Some villages that suffered little damage in the Jan. 13 quake, such as San Vicente, Guadalupe and Verapaz, were devastated in Tuesday's temblor, with 50 to 70 percent of homes destroyed, President Francisco Flores said
PHOTO: AP
"We have to make the utmost effort" to maintain the supply lines to stricken communities set up after the last quake, he said, adding that hospitals and inns in San Vicente Province, one of the worst hit, were overwhelmed by quake victims.
"The death toll continues to rise. We don't know the exact numbers, but thousands have been affected," Flores said.
All schools were closed Tuesday and church services for the victims of the Jan. 13 quake were suspended after the earthquake struck at 8:22am local time.

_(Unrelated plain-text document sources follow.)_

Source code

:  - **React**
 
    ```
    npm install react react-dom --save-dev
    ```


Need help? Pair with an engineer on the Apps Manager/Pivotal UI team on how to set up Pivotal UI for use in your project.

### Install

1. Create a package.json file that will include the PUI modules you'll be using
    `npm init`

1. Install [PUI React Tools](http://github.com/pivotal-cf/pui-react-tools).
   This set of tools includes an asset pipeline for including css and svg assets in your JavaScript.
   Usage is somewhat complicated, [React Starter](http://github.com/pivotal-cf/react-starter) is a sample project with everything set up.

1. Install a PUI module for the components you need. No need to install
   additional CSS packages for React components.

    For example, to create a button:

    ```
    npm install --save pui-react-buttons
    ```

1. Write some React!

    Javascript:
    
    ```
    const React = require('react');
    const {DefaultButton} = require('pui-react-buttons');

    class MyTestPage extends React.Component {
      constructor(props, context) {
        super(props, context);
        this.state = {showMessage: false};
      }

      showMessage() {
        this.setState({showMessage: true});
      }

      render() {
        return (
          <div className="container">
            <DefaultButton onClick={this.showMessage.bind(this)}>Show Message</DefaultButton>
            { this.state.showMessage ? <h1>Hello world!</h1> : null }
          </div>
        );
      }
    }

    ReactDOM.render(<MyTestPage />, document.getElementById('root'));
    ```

Rescue crews made their way to the worst-hit areas in the central departments of Cuscatlan, La Paz, San Vicente and La Libertad, but road access to some areas was blocked by landslides cause by the quake.

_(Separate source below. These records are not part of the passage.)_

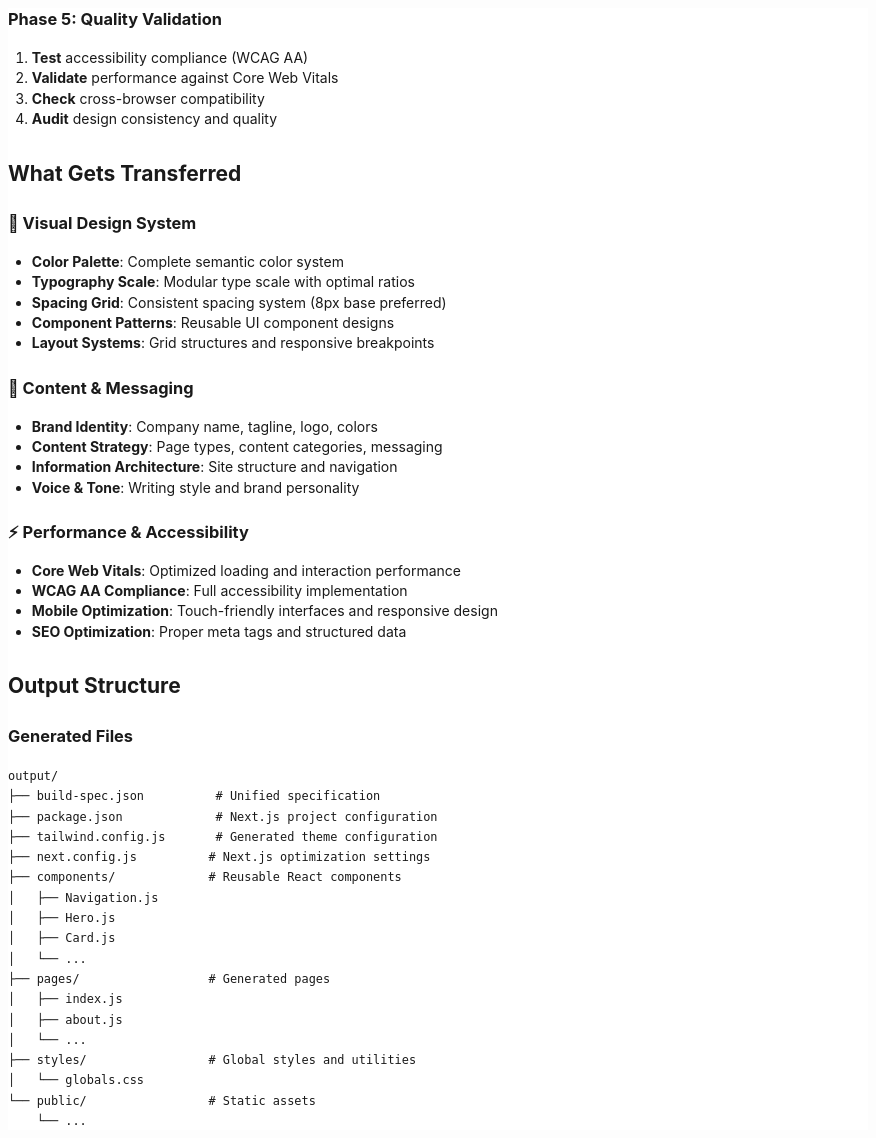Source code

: ### Phase 5: Quality Validation
1. **Test** accessibility compliance (WCAG AA)
2. **Validate** performance against Core Web Vitals
3. **Check** cross-browser compatibility
4. **Audit** design consistency and quality

## What Gets Transferred

### 🎨 Visual Design System
- **Color Palette**: Complete semantic color system
- **Typography Scale**: Modular type scale with optimal ratios
- **Spacing Grid**: Consistent spacing system (8px base preferred)
- **Component Patterns**: Reusable UI component designs
- **Layout Systems**: Grid structures and responsive breakpoints

### 📝 Content & Messaging
- **Brand Identity**: Company name, tagline, logo, colors
- **Content Strategy**: Page types, content categories, messaging
- **Information Architecture**: Site structure and navigation
- **Voice & Tone**: Writing style and brand personality

### ⚡ Performance & Accessibility
- **Core Web Vitals**: Optimized loading and interaction performance
- **WCAG AA Compliance**: Full accessibility implementation
- **Mobile Optimization**: Touch-friendly interfaces and responsive design
- **SEO Optimization**: Proper meta tags and structured data

## Output Structure

### Generated Files
```
output/
├── build-spec.json          # Unified specification
├── package.json             # Next.js project configuration
├── tailwind.config.js       # Generated theme configuration
├── next.config.js          # Next.js optimization settings
├── components/             # Reusable React components
│   ├── Navigation.js
│   ├── Hero.js
│   ├── Card.js
│   └── ...
├── pages/                  # Generated pages
│   ├── index.js
│   ├── about.js
│   └── ...
├── styles/                 # Global styles and utilities
│   └── globals.css
└── public/                 # Static assets
    └── ...
```
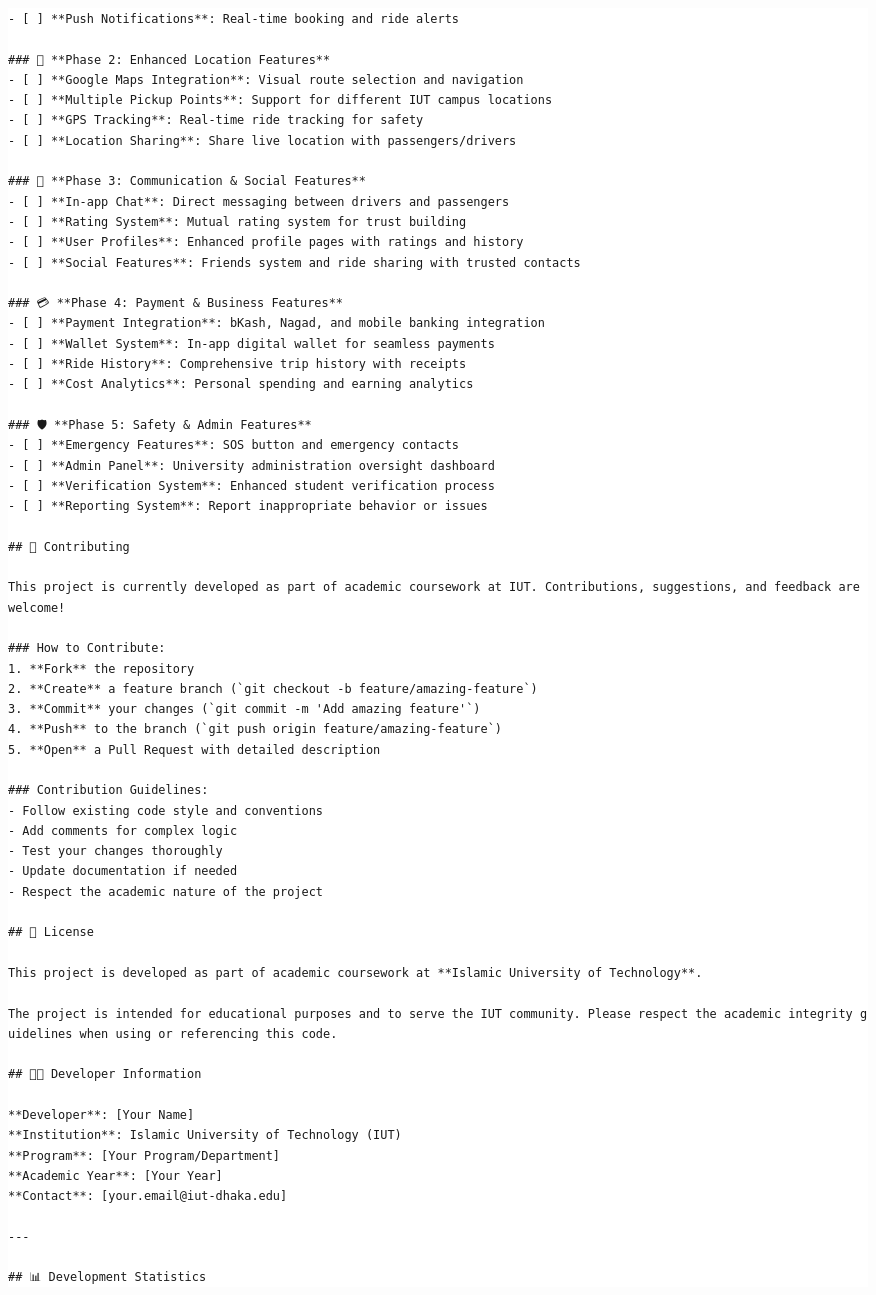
 ```
- [ ] **Push Notifications**: Real-time booking and ride alerts

### 📍 **Phase 2: Enhanced Location Features**
- [ ] **Google Maps Integration**: Visual route selection and navigation
- [ ] **Multiple Pickup Points**: Support for different IUT campus locations
- [ ] **GPS Tracking**: Real-time ride tracking for safety
- [ ] **Location Sharing**: Share live location with passengers/drivers

### 💬 **Phase 3: Communication & Social Features**
- [ ] **In-app Chat**: Direct messaging between drivers and passengers
- [ ] **Rating System**: Mutual rating system for trust building
- [ ] **User Profiles**: Enhanced profile pages with ratings and history
- [ ] **Social Features**: Friends system and ride sharing with trusted contacts

### 💳 **Phase 4: Payment & Business Features**
- [ ] **Payment Integration**: bKash, Nagad, and mobile banking integration
- [ ] **Wallet System**: In-app digital wallet for seamless payments
- [ ] **Ride History**: Comprehensive trip history with receipts
- [ ] **Cost Analytics**: Personal spending and earning analytics

### 🛡️ **Phase 5: Safety & Admin Features**
- [ ] **Emergency Features**: SOS button and emergency contacts
- [ ] **Admin Panel**: University administration oversight dashboard
- [ ] **Verification System**: Enhanced student verification process
- [ ] **Reporting System**: Report inappropriate behavior or issues

## 🤝 Contributing

This project is currently developed as part of academic coursework at IUT. Contributions, suggestions, and feedback are welcome!

### How to Contribute:
1. **Fork** the repository
2. **Create** a feature branch (`git checkout -b feature/amazing-feature`)
3. **Commit** your changes (`git commit -m 'Add amazing feature'`)
4. **Push** to the branch (`git push origin feature/amazing-feature`)
5. **Open** a Pull Request with detailed description

### Contribution Guidelines:
- Follow existing code style and conventions
- Add comments for complex logic
- Test your changes thoroughly
- Update documentation if needed
- Respect the academic nature of the project

## 📄 License

This project is developed as part of academic coursework at **Islamic University of Technology**. 

The project is intended for educational purposes and to serve the IUT community. Please respect the academic integrity guidelines when using or referencing this code.

## 👨‍💻 Developer Information

**Developer**: [Your Name]  
**Institution**: Islamic University of Technology (IUT)  
**Program**: [Your Program/Department]  
**Academic Year**: [Your Year]  
**Contact**: [your.email@iut-dhaka.edu]

---

## 📊 Development Statistics
```

[^1]: https://gist.github.com/fb7d75a0176f7be2b02e
[^2]: https://github.com/othneildrew/Best-README-Template
[^3]: https://github.com/uber/android-template/blob/master/README.md
[^4]: https://github.com/BetterAndroid/android-app-template
[^5]: https://github.com/EdwinChang24/android-app-template
[^6]: https://rahuldkjain.github.io/gh-profile-readme-generator/
[^7]: https://webrtc.googlesource.com/src/+/master/examples/androidapp/README
[^8]: https://sourcegraph.com/github.com/android/architecture-samples/-/blob/README.md
[^9]: https://readme.so
[^10]: https://gitlab.com/gitlab-org/project-templates/android/-/blob/main/README.md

The quake also knocked out phone service throughout much of the country. Flores said the supply of drinking water in San Salvador was "heavily damaged" and that a section of the Panamerican Highway linking North and South America had collapsed.
Authorities said people were also buried under their collapsed homes in the towns of San Miguel Tepezontes and San Agustin, outside the Salvadoran capital. Both towns were hit hard by last month's quake as well.
The earthquake measured 6.1 on the open-ended Richter scale, according to the US Geological Survey (USGS) in Colorado.
The Nicaraguan Institute for Earth Studies measured it at 6.4. The temblor was also felt in Guatemala and Honduras.
The epicenter was located 8.2km beneath the surface of the Earth, at San Pedro Nonualco, some 60km east of San Salvador.
Between 15 and 20 school children were killed when their school building, built of mud-brick, collapsed with the earthquake, the headmistress of the Roman Catholic-run school told local television.
The traumatized teacher from the municipality of Candelaria, some 40km east of the capital, said children in her care were still buried under the rubble.
Rescue crews told television crews at the school site that they were able to pull 25 injured children from the rubble, some of whom were taken in serious condition to a hospital in San Salvador.
Presidential spokesman Luis Lopez Portillo told of more school tragedies: "In Cojutepeque alone we have reports of three schools, where classes were being held, that have collapsed," he said.
Meanwhile, Taiwan's government yesterday expressed its deep condolences to its ally.
The president, vice president, premier and foreign minister sent their condolences yesterday to their counterparts in El Salvador, said Andrew Chang
Chang said Taipei's embassy in San Salvador had already been asked to contact the appropriate local authorities to establish what items the country urgently needed, before sending more aid.